When Lynn Dell Cohen, now 81, was young, she begged her husband to buy her a boutique. He agreed, she says, to keep her from flirting and getting into trouble. She still runs that boutique, called “Off Broadway,” where she appears dressed to the nines and dishes out style advice to her devoted customers. “I am dressed up for the theatre of my life every day,” she proclaims proudly.

“I think good style improves the environment for everybody,” says Zelda Kaplan, 95, who, sadly, died during the film’s production.
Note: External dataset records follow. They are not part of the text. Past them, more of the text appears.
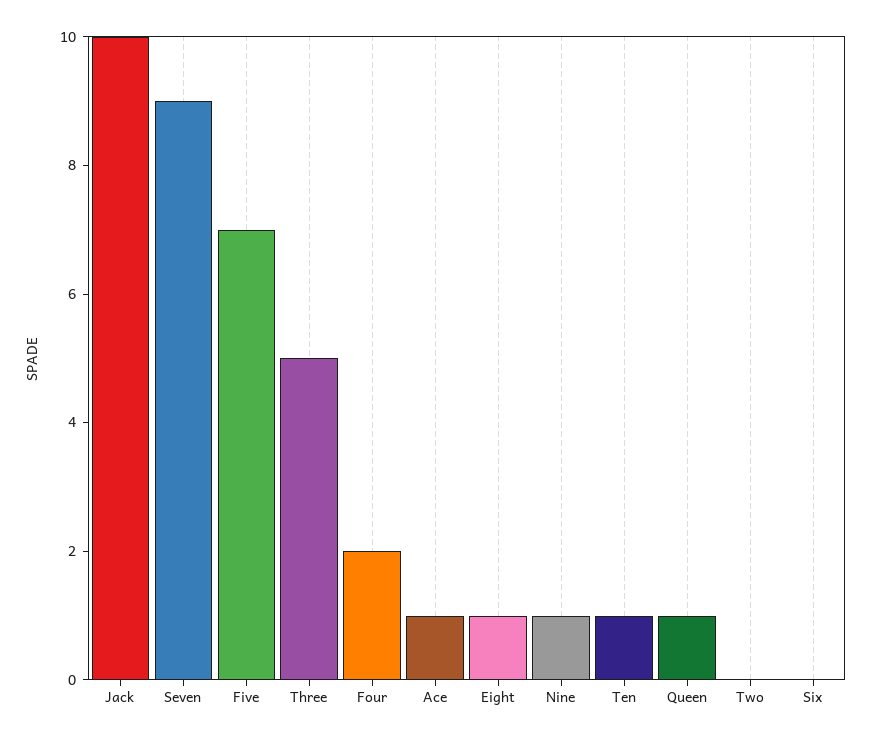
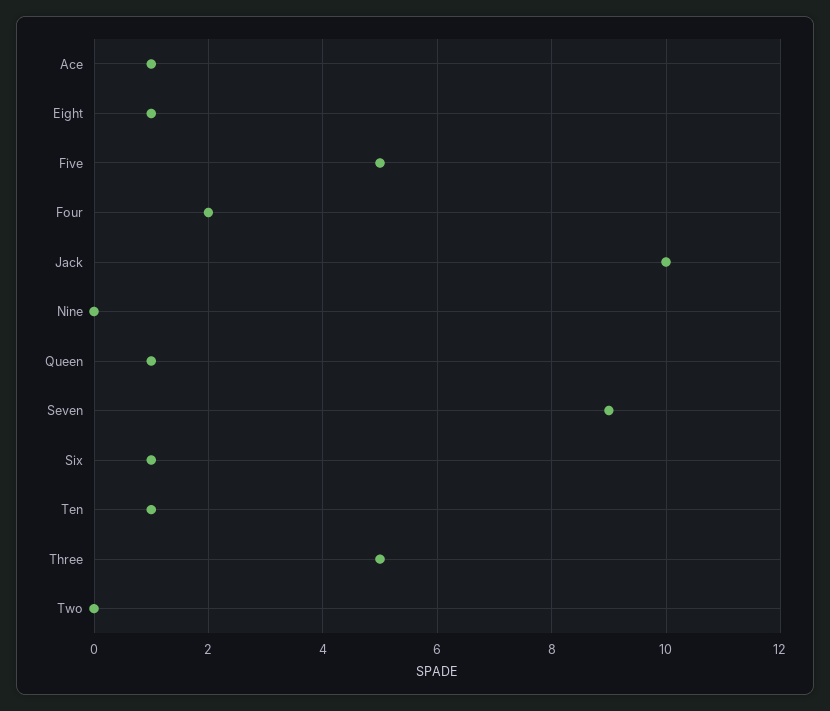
  {
    "Jack": 10,
    "Seven": 9,
-   "Five": 7,
+   "Five": 5,
    "Three": 5,
    "Four": 2,
    "Ace": 1,
    "Eight": 1,
-   "Nine": 1,
+   "Nine": 0,
    "Ten": 1,
    "Queen": 1,
    "Two": 0,
-   "Six": 0
+   "Six": 1
  }

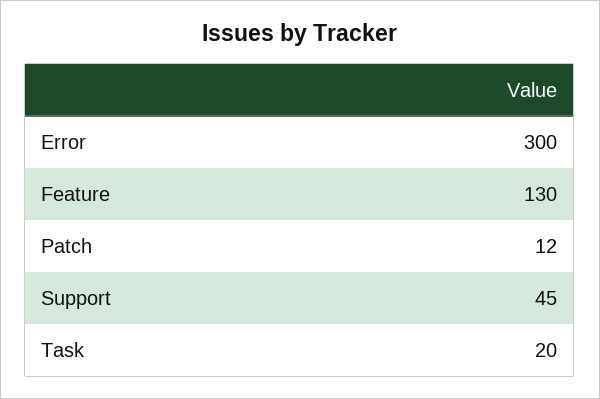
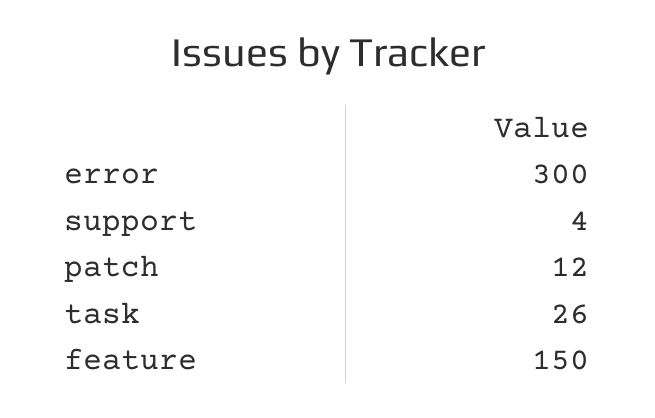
  {
    "Error": 300,
-   "Feature": 130,
+   "Feature": 150,
    "Patch": 12,
-   "Support": 45,
+   "Support": 4,
-   "Task": 20
+   "Task": 26
  }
Zelda would travel to Africa to buy hand-loomed cloths from Africa, returning to New York to deliver them?along with her own design sketches?to her tailor to create one-of-a-kind fashions.

These women are not only full of enthusiasm for life, they have the nerve to act as if they’re just starting out, like starry-eyed debutantes in search of that next great thing.
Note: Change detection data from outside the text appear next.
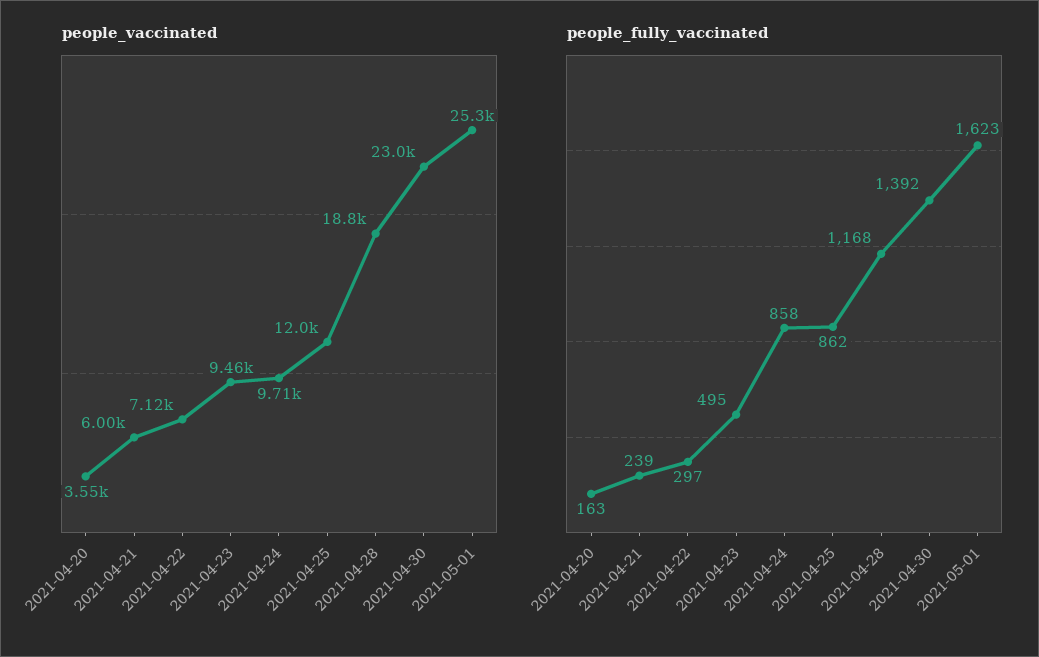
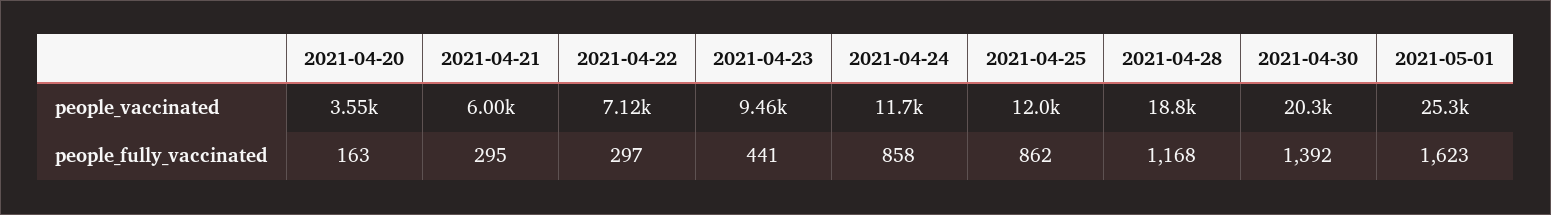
  {
    "people_vaccinated": {
      "2021-04-20": 3550,
      "2021-04-21": 6000,
      "2021-04-22": 7120,
      "2021-04-23": 9460,
-     "2021-04-24": 9710,
+     "2021-04-24": 11700,
      "2021-04-25": 12000,
      "2021-04-28": 18800,
-     "2021-04-30": 23000,
+     "2021-04-30": 20300,
      "2021-05-01": 25300
    },
    "people_fully_vaccinated": {
      "2021-04-20": 163,
-     "2021-04-21": 239,
+     "2021-04-21": 295,
      "2021-04-22": 297,
-     "2021-04-23": 495,
+     "2021-04-23": 441,
      "2021-04-24": 858,
      "2021-04-25": 862,
      "2021-04-28": 1168,
      "2021-04-30": 1392,
      "2021-05-01": 1623
    }
  }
There’s the 62-year-old who talks about her desire to meet and marry a man with children so she can experience the joy of being a mother. (But, for now, her clothes are her chidren, and she cares for them lovingly.)

Debra Rapoport, 68, talks giddily about how much in love she is with her younger boyfriend, a man who, at first, was turned off by what he considered her clownish style of dressing. She went through a brief period of self-doubt, asking herself, against her bent, “What would a man think of this outfit?” It didn’t last long; she went back to expressing herself any which way, and the boyfriend came around.

Then there’s Jacquie Murdock, 83, the former dancer still looking for a sugar daddy.

Your first impulse might be to regard these dreams as pathetically deluded, but soon you’ll come around to seeing the chutzpah as powerfully adaptive. It’s kept them strong, happy, busy, and successful. These are not spoiled, hothouse flowers, or wilting violets, after all, and it was often the school of hard knocks that gave them their inspiration.

For example: “My childhood wasn’t a very happy one,” says Ilona, who was born in Poland in 1920.

And right after the Second World War Joyce Carpati was 16 and studying opera in Milan. “You still saw bullet holes in the buildings,” she says, “and people really did not have an easy time. And yet, in the afternoon, they would come out dressed magnificently. Magnificently. I was there in the autumn and I saw a woman in a tweed suit and laced suede Oxfords ? I thought: I love that!”

There’s no doubt that the elegant personal style Carpati developed, and still sports, had something to do with her career in the magazine industry: she became the first female ad sales manager at Hearst publications, where she worked for both Good Housekeeping and Cosmopolitan.

When Joyce’s husband died she realised she could either give up or carry on. “You be creative and go on doing what you’re doing,” she insists. “And if you don’t, you’re out of luck.”

What does all this mean for our culture and society today? Posing a great big “why” to the commercial world’s obsession with youth has been described as “punk and subversive” by Barneys’ Simon Doonan, and he’d be right.

The ultimate subversive statement comes from Ilona: “At this stage of my life I’m more concerned with the air, the sea, the feeling of freedom within myself. I don’t have to prove anything anybody else. I don’t have to impress anybody. I wouldn’t want to. Because I’m really enjoying this stage of my life, and I really feel good about me.”

Advanced Style manifests five of the Mindful Bard’s criteria for films well worth seeing.

– It’s authentic, original, and delightful.
– It poses and admirably responds to questions that have a direct bearing on my view of existence.
– It provides respite from a sick and cruel world, a respite enabling me to renew myself for a return to mindful artistic endeavor.
– It’s about attainment of the true self.
– It makes me appreciate that life is a complex and rare phenomena, making living a unique opportunity.